Their design process begins with piles of books and references covering the table, then drawings and discussion. A nascent form emerges to be repeatedly re-elaborated and pared down, and a final archetypal object is produced. Their studio space, a pocket-sized attic room with a sloped wood-beam ceiling and skylights over the desks, bears witness to their thought process with heaps of books—boldface spines celebrating Isamu Noguchi, Enzo Mari, Tadao Ando, Carlo Scarpa and other purists—plus “I spy” sketches, notes, photos, sample blocks of black wood, rattan seat backs in a range of dark finishes and much more: creative chaos in monochrome.

An artwork by Studio Utte consisting of oil on plywood and fish bones hangs on a plinth made of Beola stone and aluminum.

Gola (left) and Giagnotti (right) have furnished the studio with pieces by other designers whose legacies they admire. The central table is by mid-century designer Vittorio Introini.

On the living room table there are three small handmade knives. I pick up one of them—a slim and artful curve of solid horn. “We’re serial hoarders,” admits Giagnotti. It’s not what one might expect from the authors of such harmoniously essentialist designs, but the accumulations of objects have profound significance for the two. The knife, a gift from Gola to Giagnotti, was crafted specifically for caviar. “We don’t have caviar yet, just the knife,” jokes Giagnotti. It’s also a symbol of an Italian legacy—of high craftsmanship and design applied to the quotidian details of life, of the depth and everyday beauty that has made Italy an aesthetic dream in the eyes of the world. The partners express an almost mystical belief in ascribing an animism to objects, but it’s a faith derived from culture, and from reverence for the radical and experimental talents of architecture and design that helped illuminate a path for them.
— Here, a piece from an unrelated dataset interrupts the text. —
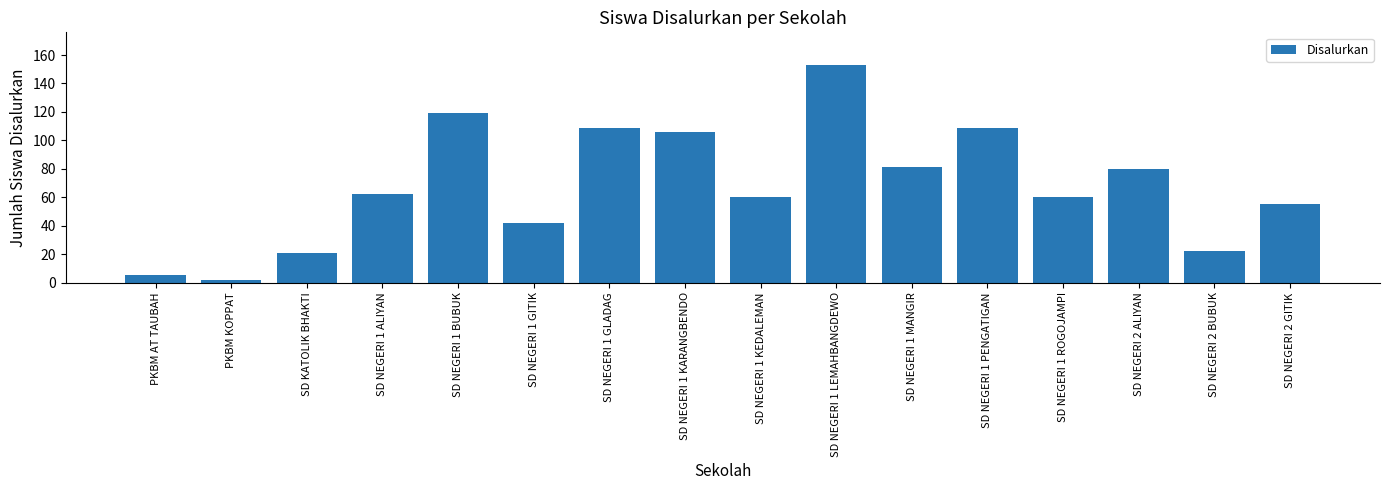

What position from the right is SD KATOLIK BHAKTI?

14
They hail from opposite ends of Italy—Gola from Sondrio near the northern border with Switzerland, Giagnotti from Molfetta along the southernmost heel of Italy in Puglia. They venerate an Italianate design language in its most minimalist and modernist forms, with admiration for the concise styles of Scandinavia, the Netherlands and Belgium, where Giagnotti worked for Vincent Van Duysen for three years. “What brought us together is minimalism—this finding of the canons of form—tinged by Italianism,” he says. They point to the clean-lined exactitude of the 1920s, to Giuseppe Pagano, to Giovanni Muzzi, to Villa Necchi, to architecture that flourished during Mussolini’s reign. 

This is a difficult topic for Italy’s design community. “Unfortunately, there was a politicization of architecture in Italy,” says Gola. “The country attained this great simplicity and minimalism, but its connection with fascism ruined the aesthetic, and the result afterwards was a more baroque style.” But today in Italy, people are largely so distanced from political life that the terror of the fascist years feels nearly as far away and impersonal as the reign of Julius Caesar. (Distant enough, even, to elect a prime minister with neo-fascist roots.) There hasn’t been the same reckoning with the historical meaning of monuments and buildings that there has been in the US and elsewhere. 
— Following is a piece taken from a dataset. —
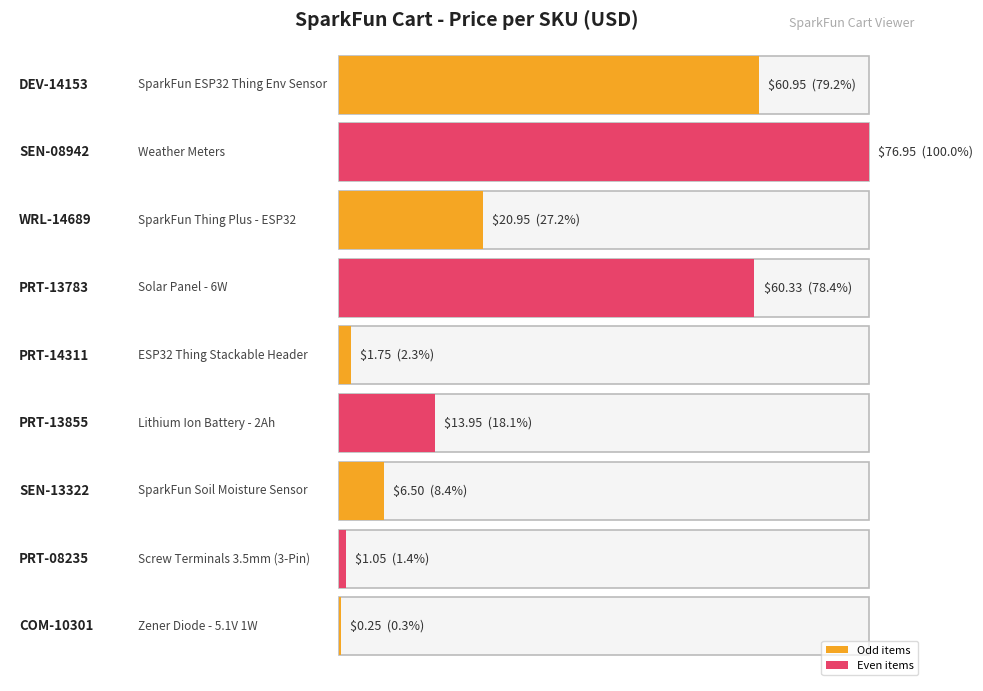

Read the value at PRT-14311.

1.8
But Giagnotti and Gola also draw from a host of postwar architects as influences. They’re encyclopedias of modern design, citing everyone from Aldo Rossi to Piero De Martini, Mario Bellini, and especially the great pragmatist Enzo Mari, an anti-capitalist firebrand who saw design as a tool to help overturn bourgeois society. For Studio Utte, their mission is instead to quiet things down. We live in a time when design has lost its links to ideologies, but has become a personal signifier, and for these two their designs are totems of a desired peace: hushed and clarified objects whose contemplative simplicity spreads a calm that surpasses the commotion of our time, odes to the eternal goal of serenity.
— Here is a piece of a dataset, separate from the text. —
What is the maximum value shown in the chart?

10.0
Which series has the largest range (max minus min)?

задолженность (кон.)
“We always say that there needs to be silence in architecture,” says Giagnotti. The presence of “noise,” or trends or extraneous details, says Gola, “wears out your interest, where silence is timeless.”

Do they possess this tranquility inside them? “We’re trying to arrive at silence,” says Gola, his eyes shining more now from amusement at the idea. Their sense of design is “not a response to what we have inside of us,” says Giagnotti. “It’s an aspiration.”